SuFu = Suchfunktion.

Mit PS bin ich momentan dran... das Ganze sieht aber mittlerweile mehr als sche.. und verpixelt aus.
Das ganze soll eigentlich für Flash sein (wovon ich keine Ahnung hab).
In Flash hab ichs schon nicht hinbekommen, deshalb dacht ich, ich weich auf ILL aus...


----------



## Glubag (18. August 2005)

Also ich würde es in PS machen, denn in Flash kannste eh nur Vektoren tranformieren, d.h. Du müsstest das .jpg in ein Bitmap umwandeln, wobei viel von der Qualität auf der Strecke bleibt.. Also einfach in PS unter Bearbeiten->Transformieren->Verzerren kann man das sehr schnell gut hinbekommen und dann das fertige .jpg in Flash importieren.


----------



## thecamillo (18. August 2005)

wäre die Grunddatei in besserer Qualität gepostet worden wären die Kanten vielleicht sauberer ausgefallen aber nach 20 Sekunden "Arbeit" was kann man da schon erwarten

LG thecamillo


----------



## schutzgeist (18. August 2005)

Glubag hat gesagt.:
			
		

> Also ich würde es in PS machen, denn in Flash kannste eh nur Vektoren tranformieren, d.h. Du müsstest das .jpg in ein Bitmap umwandeln, wobei viel von der Qualität auf der Strecke bleibt.. Also einfach in PS unter Bearbeiten->Transformieren->Verzerren kann man das sehr schnell gut hinbekommen und dann das fertige .jpg in Flash importieren.

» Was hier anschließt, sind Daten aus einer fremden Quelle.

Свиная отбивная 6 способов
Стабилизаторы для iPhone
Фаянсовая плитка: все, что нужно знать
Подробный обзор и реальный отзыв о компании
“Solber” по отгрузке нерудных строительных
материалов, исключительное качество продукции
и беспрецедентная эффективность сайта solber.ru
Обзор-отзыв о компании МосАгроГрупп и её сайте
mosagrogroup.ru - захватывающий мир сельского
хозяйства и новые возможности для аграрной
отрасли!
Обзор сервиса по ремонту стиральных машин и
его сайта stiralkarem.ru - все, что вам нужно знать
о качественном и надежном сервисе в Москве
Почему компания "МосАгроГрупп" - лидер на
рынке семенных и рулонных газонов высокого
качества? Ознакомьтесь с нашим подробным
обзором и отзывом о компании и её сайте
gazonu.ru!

In PS weiß ichs ja wies geht...
Da das Bild aber anschließend außenrum ne Transparenz hat, muss ich es wohl als gif oder ong abspeichern... gif war schonmal nix. png sieht etwas besser aus.

aber das hilft mir bei meinem 'Problem' nicht weiter...
klar kann ichs so machen, aber wo bleibt da der Lerneffekt?  
Ich will wissen, wies in Illu geht  



			
				thecamillo hat gesagt.:
			
		

> wäre die Grunddatei in besserer Qualität gepostet worden wären die Kanten vielleicht sauberer ausgefallen aber nach 20 Sekunden "Arbeit" was kann man da schon erwarten
> 
> LG thecamillo



Wie haste das nun gemacht?


----------



## thecamillo (18. August 2005)

Oh sorry tut mir leid! Aäm habs in PS gemacht, einfach mit Transformieren und Neigen!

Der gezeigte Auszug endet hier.